■ Records for this exercise ■
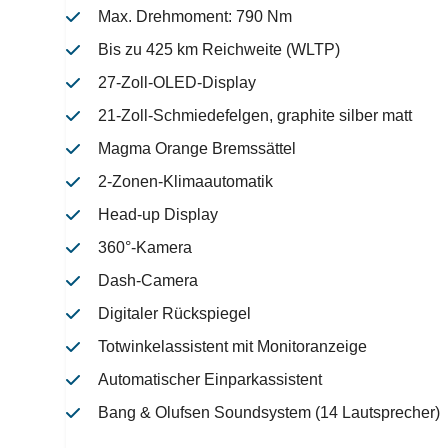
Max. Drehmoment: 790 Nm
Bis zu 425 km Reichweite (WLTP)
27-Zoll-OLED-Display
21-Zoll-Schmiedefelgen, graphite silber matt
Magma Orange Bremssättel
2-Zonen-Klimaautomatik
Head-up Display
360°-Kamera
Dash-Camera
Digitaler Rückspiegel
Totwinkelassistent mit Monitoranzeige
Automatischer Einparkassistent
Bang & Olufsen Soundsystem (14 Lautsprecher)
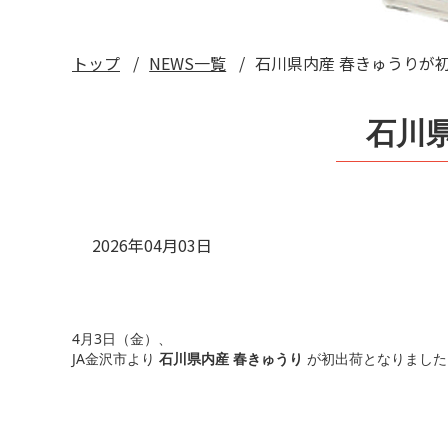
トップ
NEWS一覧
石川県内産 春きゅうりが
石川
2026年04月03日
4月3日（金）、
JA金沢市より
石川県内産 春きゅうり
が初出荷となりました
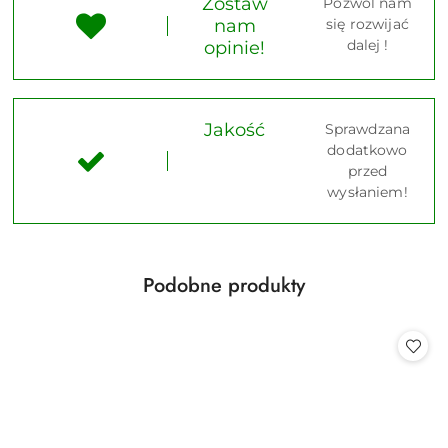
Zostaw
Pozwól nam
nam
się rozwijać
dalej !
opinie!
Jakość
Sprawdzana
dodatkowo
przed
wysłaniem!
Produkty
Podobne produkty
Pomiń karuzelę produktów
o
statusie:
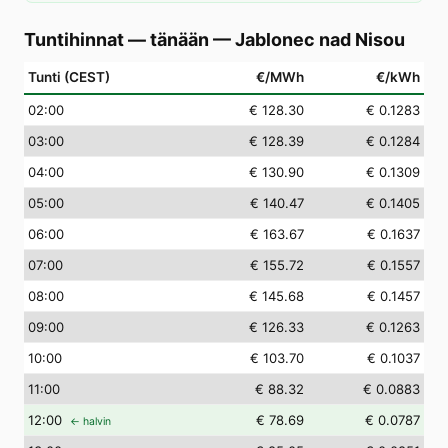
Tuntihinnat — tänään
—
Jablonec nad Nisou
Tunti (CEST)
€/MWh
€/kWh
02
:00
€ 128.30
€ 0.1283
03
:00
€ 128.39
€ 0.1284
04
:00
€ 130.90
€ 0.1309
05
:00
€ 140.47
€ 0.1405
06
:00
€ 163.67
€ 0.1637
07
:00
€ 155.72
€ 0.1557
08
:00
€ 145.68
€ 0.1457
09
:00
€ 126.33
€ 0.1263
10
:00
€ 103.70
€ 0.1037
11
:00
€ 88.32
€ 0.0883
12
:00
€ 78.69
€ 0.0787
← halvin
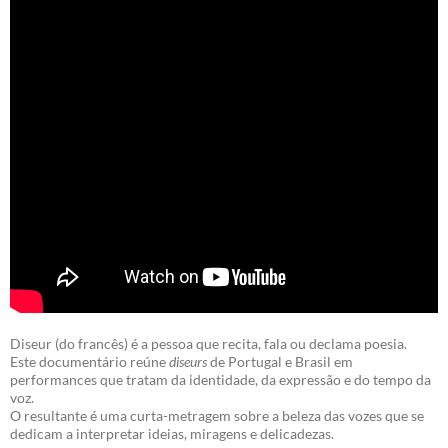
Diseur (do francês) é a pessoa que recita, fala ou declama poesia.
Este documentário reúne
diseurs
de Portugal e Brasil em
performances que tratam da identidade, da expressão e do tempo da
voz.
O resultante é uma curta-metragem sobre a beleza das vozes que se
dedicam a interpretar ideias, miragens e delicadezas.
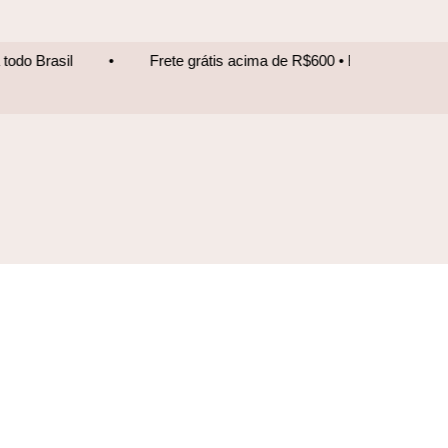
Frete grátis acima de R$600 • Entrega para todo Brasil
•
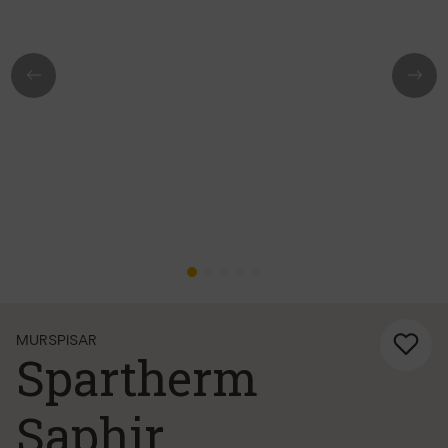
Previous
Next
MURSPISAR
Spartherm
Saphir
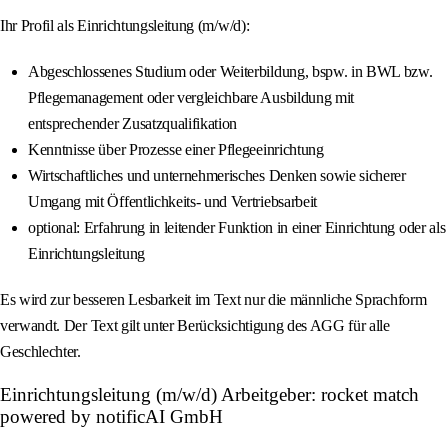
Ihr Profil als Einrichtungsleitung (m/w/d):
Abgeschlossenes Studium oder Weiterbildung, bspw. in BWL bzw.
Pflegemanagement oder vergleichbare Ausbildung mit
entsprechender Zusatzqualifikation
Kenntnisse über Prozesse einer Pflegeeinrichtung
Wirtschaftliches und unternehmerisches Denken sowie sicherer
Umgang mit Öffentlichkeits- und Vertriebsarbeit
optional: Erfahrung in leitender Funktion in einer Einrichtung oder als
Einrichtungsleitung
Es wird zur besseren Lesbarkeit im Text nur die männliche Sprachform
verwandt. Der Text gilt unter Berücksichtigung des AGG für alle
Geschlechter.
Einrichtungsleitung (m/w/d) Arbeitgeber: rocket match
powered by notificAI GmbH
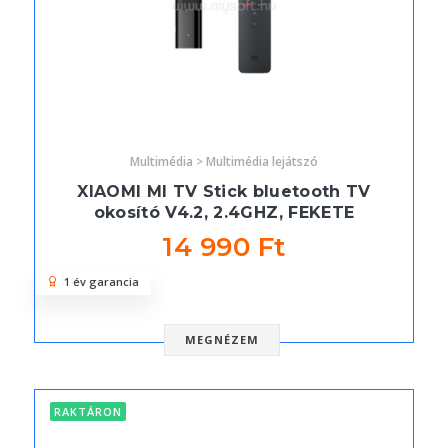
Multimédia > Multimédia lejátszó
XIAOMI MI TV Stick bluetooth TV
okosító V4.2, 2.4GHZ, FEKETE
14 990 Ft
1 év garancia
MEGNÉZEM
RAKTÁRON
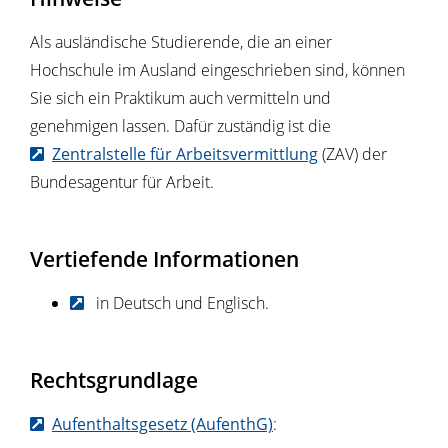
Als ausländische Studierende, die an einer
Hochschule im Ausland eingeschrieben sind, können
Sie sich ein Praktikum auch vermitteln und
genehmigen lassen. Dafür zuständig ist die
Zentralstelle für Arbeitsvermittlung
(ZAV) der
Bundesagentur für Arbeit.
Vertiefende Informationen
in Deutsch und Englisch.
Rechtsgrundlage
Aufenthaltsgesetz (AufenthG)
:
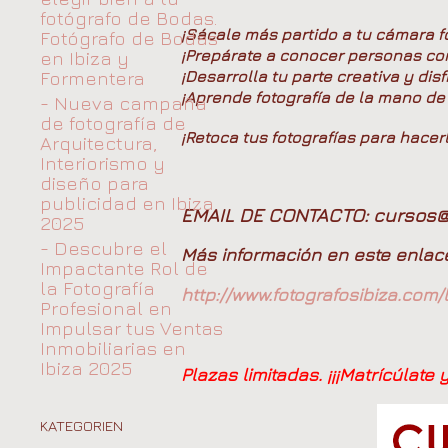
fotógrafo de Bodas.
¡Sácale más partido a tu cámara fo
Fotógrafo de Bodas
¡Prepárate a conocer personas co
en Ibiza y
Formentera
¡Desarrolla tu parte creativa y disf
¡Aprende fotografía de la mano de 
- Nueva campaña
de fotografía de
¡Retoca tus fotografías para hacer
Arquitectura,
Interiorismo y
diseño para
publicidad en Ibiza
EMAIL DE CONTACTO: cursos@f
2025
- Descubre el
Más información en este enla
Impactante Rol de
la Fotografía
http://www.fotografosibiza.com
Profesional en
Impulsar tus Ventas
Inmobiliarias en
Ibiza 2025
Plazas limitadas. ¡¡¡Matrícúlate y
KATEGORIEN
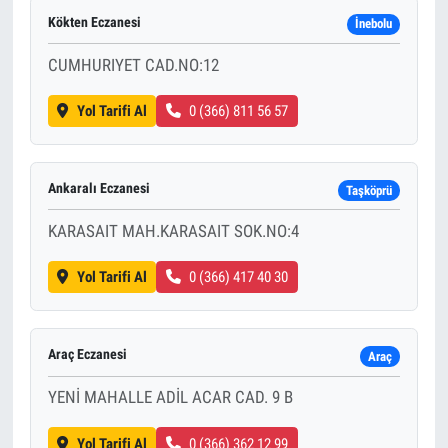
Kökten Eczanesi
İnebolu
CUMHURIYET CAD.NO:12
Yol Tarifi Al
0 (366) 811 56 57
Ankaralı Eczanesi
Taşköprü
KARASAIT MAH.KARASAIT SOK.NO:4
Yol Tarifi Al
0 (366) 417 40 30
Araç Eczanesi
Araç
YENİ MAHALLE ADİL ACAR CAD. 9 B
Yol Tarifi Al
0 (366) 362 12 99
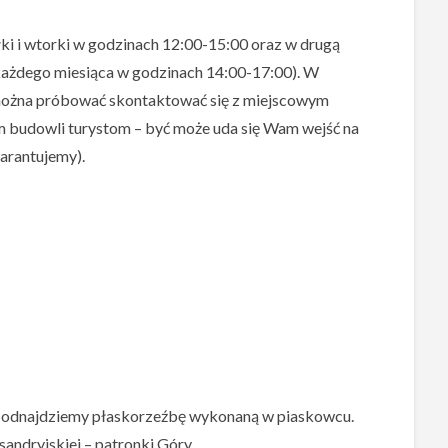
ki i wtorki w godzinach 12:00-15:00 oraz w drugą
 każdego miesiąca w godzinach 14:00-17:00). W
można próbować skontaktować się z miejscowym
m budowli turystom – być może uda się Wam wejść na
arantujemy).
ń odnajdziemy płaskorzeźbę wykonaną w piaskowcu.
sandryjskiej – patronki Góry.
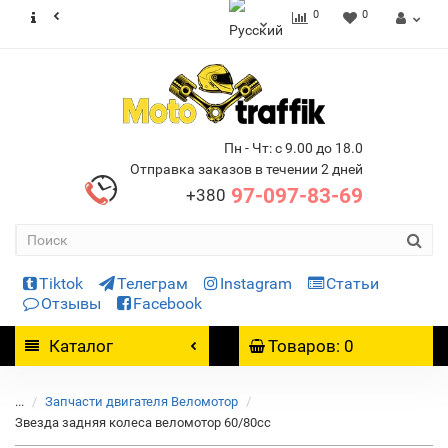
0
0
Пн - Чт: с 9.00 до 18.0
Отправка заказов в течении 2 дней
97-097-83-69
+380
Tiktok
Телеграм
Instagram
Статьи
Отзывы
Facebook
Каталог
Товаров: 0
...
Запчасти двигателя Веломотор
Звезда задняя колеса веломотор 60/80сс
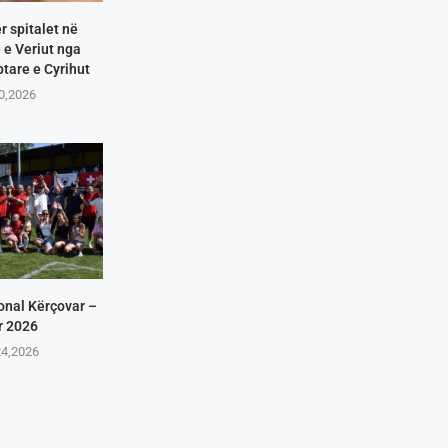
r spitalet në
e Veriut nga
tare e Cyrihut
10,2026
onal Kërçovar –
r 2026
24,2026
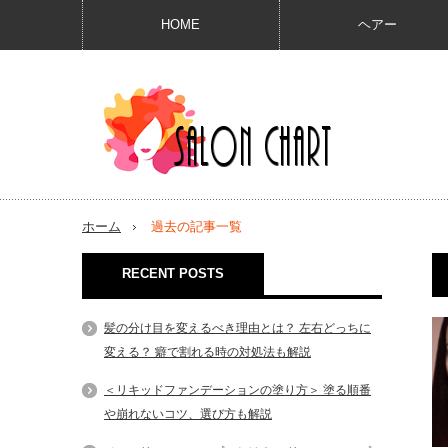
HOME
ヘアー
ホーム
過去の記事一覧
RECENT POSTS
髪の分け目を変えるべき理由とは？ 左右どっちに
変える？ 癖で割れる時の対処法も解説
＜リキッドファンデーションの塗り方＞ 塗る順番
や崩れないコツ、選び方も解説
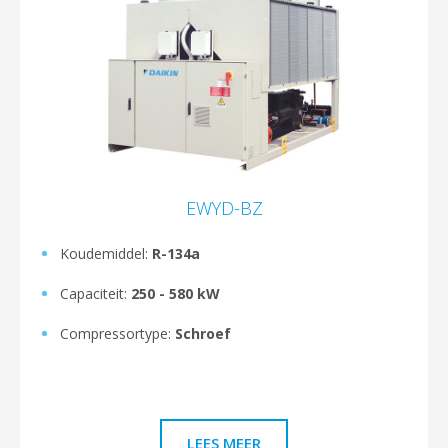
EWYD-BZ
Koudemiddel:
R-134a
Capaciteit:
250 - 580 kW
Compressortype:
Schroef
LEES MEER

■ Description of the task ■
Each record above should come back exactly the same, only without its pictures.

■ Exercise answer ■
Max. Drehmoment: 790 Nm
Bis zu 425 km Reichweite (WLTP)
27-Zoll-OLED-Display
21-Zoll-Schmiedefelgen, graphite silber matt
Magma Orange Bremssättel
2-Zonen-Klimaautomatik
Head-up Display
360°-Kamera
Dash-Camera
Digitaler Rückspiegel
Totwinkelassistent mit Monitoranzeige
Automatischer Einparkassistent
Bang & Olufsen Soundsystem (14 Lautsprecher)
トップ
NEWS一覧
石川県内産 春きゅうりが
石川
2026年04月03日
4月3日（金）、
JA金沢市より
石川県内産 春きゅうり
が初出荷となりました
Zostaw
Pozwól nam
nam
się rozwijać
dalej !
opinie!
Jakość
Sprawdzana
dodatkowo
przed
wysłaniem!
Produkty
Podobne produkty
Pomiń karuzelę produktów
o
statusie:
Tuntihinnat — tänään
—
Jablonec nad Nisou
Tunti (CEST)
€/MWh
€/kWh
02
:00
€ 128.30
€ 0.1283
03
:00
€ 128.39
€ 0.1284
04
:00
€ 130.90
€ 0.1309
05
:00
€ 140.47
€ 0.1405
06
:00
€ 163.67
€ 0.1637
07
:00
€ 155.72
€ 0.1557
08
:00
€ 145.68
€ 0.1457
09
:00
€ 126.33
€ 0.1263
10
:00
€ 103.70
€ 0.1037
11
:00
€ 88.32
€ 0.0883
12
:00
€ 78.69
€ 0.0787
← halvin
Diseur (do francês) é a pessoa que recita, fala ou declama poesia.
Este documentário reúne
diseurs
de Portugal e Brasil em
performances que tratam da identidade, da expressão e do tempo da
voz.
O resultante é uma curta-metragem sobre a beleza das vozes que se
dedicam a interpretar ideias, miragens e delicadezas.
Frete grátis acima de R$600 • Entrega para todo Brasil
•
Previous
Next
MURSPISAR
Spartherm
Saphir
Ihr Profil als Einrichtungsleitung (m/w/d):
Abgeschlossenes Studium oder Weiterbildung, bspw. in BWL bzw.
Pflegemanagement oder vergleichbare Ausbildung mit
entsprechender Zusatzqualifikation
Kenntnisse über Prozesse einer Pflegeeinrichtung
Wirtschaftliches und unternehmerisches Denken sowie sicherer
Umgang mit Öffentlichkeits- und Vertriebsarbeit
optional: Erfahrung in leitender Funktion in einer Einrichtung oder als
Einrichtungsleitung
Es wird zur besseren Lesbarkeit im Text nur die männliche Sprachform
verwandt. Der Text gilt unter Berücksichtigung des AGG für alle
Geschlechter.
Einrichtungsleitung (m/w/d) Arbeitgeber: rocket match
powered by notificAI GmbH
Multimédia > Multimédia lejátszó
XIAOMI MI TV Stick bluetooth TV
okosító V4.2, 2.4GHZ, FEKETE
14 990 Ft
1 év garancia
MEGNÉZEM
RAKTÁRON
Als ausländische Studierende, die an einer
Hochschule im Ausland eingeschrieben sind, können
Sie sich ein Praktikum auch vermitteln und
genehmigen lassen. Dafür zuständig ist die
Zentralstelle für Arbeitsvermittlung
(ZAV) der
Bundesagentur für Arbeit.
Vertiefende Informationen
in Deutsch und Englisch.
Rechtsgrundlage
Aufenthaltsgesetz (AufenthG)
:
fotógrafo de Bodas.
¡Sácale más partido a tu cámara fo
Fotógrafo de Bodas
¡Prepárate a conocer personas co
en Ibiza y
Formentera
¡Desarrolla tu parte creativa y disf
¡Aprende fotografía de la mano de 
- Nueva campaña
de fotografía de
¡Retoca tus fotografías para hacer
Arquitectura,
Interiorismo y
diseño para
publicidad en Ibiza
EMAIL DE CONTACTO: cursos@f
2025
- Descubre el
Más información en este enla
Impactante Rol de
la Fotografía
http://www.fotografosibiza.com
Profesional en
Impulsar tus Ventas
Inmobiliarias en
Ibiza 2025
Plazas limitadas. ¡¡¡Matrícúlate y
KATEGORIEN
Kökten Eczanesi
İnebolu
CUMHURIYET CAD.NO:12
Yol Tarifi Al
0 (366) 811 56 57
Ankaralı Eczanesi
Taşköprü
KARASAIT MAH.KARASAIT SOK.NO:4
Yol Tarifi Al
0 (366) 417 40 30
Araç Eczanesi
Araç
YENİ MAHALLE ADİL ACAR CAD. 9 B
Yol Tarifi Al
0 (366) 362 12 99
ki i wtorki w godzinach 12:00-15:00 oraz w drugą
 każdego miesiąca w godzinach 14:00-17:00). W
można próbować skontaktować się z miejscowym
m budowli turystom – być może uda się Wam wejść na
arantujemy).
ń odnajdziemy płaskorzeźbę wykonaną w piaskowcu.
sandryjskiej – patronki Góry.
0
0
Пн - Чт: с 9.00 до 18.0
Отправка заказов в течении 2 дней
97-097-83-69
+380
Tiktok
Телеграм
Instagram
Статьи
Отзывы
Facebook
Каталог
Товаров: 0
...
Запчасти двигателя Веломотор
Звезда задняя колеса веломотор 60/80сс
r spitalet në
e Veriut nga
tare e Cyrihut
10,2026
onal Kërçovar –
r 2026
24,2026
HOME
ヘアー
ホーム
過去の記事一覧
RECENT POSTS
髪の分け目を変えるべき理由とは？ 左右どっちに
変える？ 癖で割れる時の対処法も解説
＜リキッドファンデーションの塗り方＞ 塗る順番
や崩れないコツ、選び方も解説
EWYD-BZ
Koudemiddel:
R-134a
Capaciteit:
250 - 580 kW
Compressortype:
Schroef
LEES MEER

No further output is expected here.